Não é novidade dizer que o Brasil é uma fonte rica de talentos no futebol. De acordo com um estudo apresentado pelo Observatório do Futebol do Centro Internacional de Estudos Esportivos (CIES) em abril, o país é o que mais exporta jogadores de futebol no planeta. No ranking organizado pela entidade são 1,6 mil representantes no exterior, neste ano, sendo que 74,6% deles atuam em clubes de primeira divisão.

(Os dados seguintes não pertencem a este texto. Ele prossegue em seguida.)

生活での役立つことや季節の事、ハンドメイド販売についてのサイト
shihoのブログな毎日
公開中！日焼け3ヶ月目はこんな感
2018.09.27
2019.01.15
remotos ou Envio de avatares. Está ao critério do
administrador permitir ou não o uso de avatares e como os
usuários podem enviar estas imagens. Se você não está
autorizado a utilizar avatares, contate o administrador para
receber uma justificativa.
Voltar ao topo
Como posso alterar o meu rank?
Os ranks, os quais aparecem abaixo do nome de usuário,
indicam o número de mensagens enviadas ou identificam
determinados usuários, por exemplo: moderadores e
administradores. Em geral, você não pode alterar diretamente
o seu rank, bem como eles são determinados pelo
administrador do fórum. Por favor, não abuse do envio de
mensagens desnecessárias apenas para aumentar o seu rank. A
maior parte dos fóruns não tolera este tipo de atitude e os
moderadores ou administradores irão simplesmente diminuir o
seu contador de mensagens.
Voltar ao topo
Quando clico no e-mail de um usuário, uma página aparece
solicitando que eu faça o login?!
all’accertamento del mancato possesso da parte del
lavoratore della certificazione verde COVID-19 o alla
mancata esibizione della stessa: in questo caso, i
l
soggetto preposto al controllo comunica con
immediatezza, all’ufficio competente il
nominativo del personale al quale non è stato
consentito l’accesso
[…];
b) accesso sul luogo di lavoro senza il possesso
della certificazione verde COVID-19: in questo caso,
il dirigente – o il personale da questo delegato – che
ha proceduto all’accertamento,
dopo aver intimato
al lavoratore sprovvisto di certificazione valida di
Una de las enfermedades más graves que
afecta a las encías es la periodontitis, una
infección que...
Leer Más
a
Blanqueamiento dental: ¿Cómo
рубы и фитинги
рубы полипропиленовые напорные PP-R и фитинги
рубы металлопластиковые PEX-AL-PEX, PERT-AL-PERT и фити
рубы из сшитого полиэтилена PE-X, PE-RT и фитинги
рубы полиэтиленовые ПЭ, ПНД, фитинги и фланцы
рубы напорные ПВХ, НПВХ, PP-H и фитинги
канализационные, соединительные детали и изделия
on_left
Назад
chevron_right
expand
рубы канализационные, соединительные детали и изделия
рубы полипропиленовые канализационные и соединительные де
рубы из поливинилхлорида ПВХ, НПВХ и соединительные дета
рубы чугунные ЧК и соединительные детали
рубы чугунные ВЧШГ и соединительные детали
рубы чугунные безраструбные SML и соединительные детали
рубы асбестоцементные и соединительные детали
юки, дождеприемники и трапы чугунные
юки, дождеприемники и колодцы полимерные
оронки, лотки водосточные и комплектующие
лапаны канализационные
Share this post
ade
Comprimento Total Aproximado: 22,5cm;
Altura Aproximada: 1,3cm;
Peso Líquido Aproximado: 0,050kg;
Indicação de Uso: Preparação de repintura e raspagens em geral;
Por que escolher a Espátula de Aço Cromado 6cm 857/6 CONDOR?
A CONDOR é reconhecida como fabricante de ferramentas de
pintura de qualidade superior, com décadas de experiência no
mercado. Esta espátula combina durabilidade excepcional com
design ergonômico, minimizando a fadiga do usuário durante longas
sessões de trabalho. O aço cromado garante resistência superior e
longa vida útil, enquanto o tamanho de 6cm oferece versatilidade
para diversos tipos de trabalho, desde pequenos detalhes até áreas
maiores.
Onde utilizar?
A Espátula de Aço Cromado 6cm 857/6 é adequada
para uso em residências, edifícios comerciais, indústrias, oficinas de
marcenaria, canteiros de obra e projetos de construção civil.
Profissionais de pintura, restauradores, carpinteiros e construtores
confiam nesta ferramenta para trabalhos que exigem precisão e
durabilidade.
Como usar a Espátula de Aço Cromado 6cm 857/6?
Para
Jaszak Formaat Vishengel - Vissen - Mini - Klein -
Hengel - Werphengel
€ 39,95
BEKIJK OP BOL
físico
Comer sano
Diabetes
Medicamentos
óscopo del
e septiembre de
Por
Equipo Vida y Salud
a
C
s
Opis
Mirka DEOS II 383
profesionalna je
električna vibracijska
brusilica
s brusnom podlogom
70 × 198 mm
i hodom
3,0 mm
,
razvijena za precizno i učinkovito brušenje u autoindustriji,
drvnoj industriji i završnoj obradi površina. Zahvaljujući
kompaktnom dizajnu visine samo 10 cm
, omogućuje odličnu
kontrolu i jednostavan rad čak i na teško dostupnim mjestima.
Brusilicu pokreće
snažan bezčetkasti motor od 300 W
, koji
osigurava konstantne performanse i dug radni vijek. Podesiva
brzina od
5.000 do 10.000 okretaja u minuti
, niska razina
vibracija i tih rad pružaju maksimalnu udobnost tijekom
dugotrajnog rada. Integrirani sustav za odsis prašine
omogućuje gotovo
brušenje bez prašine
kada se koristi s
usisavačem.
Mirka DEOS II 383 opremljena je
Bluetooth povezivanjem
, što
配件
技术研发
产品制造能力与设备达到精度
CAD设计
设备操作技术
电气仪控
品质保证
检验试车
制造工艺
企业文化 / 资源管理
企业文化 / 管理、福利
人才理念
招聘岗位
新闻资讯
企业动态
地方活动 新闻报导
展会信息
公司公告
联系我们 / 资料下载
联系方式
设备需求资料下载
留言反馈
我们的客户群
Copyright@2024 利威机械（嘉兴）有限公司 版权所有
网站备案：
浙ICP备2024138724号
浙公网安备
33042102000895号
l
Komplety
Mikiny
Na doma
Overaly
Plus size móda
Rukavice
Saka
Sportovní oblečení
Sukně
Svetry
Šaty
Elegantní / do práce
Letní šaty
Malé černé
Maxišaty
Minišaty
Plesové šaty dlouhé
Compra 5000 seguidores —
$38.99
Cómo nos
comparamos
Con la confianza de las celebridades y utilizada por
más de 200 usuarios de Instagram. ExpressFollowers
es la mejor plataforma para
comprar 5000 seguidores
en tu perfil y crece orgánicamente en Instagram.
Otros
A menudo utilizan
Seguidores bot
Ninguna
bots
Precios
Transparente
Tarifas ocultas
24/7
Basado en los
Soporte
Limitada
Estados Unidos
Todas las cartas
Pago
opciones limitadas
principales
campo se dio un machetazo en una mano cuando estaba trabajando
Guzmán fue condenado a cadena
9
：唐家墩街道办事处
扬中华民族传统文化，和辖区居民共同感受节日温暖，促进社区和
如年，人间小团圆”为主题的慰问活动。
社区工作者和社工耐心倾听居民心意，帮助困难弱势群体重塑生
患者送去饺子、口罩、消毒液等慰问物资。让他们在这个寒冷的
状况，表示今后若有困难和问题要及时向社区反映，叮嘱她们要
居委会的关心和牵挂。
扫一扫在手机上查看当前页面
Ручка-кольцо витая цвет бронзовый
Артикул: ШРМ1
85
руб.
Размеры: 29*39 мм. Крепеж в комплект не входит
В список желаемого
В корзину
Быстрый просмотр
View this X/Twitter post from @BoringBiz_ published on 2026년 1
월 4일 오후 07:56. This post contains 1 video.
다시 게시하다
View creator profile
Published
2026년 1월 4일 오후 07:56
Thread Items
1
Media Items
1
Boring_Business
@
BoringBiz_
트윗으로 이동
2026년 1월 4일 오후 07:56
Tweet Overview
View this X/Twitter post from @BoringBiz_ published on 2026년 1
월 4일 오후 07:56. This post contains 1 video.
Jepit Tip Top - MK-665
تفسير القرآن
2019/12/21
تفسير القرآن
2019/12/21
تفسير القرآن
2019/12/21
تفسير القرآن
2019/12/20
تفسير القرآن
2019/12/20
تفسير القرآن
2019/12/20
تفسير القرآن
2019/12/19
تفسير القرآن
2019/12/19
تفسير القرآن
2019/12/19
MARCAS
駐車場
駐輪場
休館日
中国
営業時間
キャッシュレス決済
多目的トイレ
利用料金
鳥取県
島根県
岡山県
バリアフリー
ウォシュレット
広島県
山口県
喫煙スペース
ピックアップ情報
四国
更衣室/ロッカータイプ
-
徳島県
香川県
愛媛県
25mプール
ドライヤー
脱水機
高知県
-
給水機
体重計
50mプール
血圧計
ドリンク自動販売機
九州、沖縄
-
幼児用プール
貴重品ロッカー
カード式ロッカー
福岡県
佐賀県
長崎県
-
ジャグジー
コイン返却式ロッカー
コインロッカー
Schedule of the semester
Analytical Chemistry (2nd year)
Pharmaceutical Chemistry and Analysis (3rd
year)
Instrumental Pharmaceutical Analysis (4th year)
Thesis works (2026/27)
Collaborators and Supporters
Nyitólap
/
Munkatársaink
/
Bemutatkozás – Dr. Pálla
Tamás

Dado o potencial revelador do Brasil, Júnior Chávare, coordenador das categorias de base do Atlético-MG, acredita que a base tem o poder de salvar o futebol brasileiro pós-pandemia se feito de maneira planejada.

"Com o futebol parado, o momento é de reflexão para nós do quanto a base será um divisor de águas para quando o futebol voltar ao normal. Não tenho a menor dúvida. Quem já tem o trabalho estruturado nas divisões de base vai trilhar o caminho com muito menos dificuldade, porque o dinheiro não vai sobrar. Queremos os melhores dentro e fora de campo, privilegiando sempre a lapidação e revelação desses meninos, sem focar em conquistas. A partir do instante que você forma grandes elencos, ambos surgem naturalmente. É o que buscamos atualmente no Galo", explica Chávare, que também acumula passagens de sucesso por Grêmio e São Paulo, além de ter sido consultor da Juventus (ITA).

Além de montar elencos fortes a partir da base, a venda de jogadores para o exterior, uma das receitas mais importantes do futebol brasileiro, também é uma saída. O Flamengo, atual case de sucesso do país, por exemplo, movimentou mais de R$551 milhões com vendas de jogadores formados na base em menos de três anos.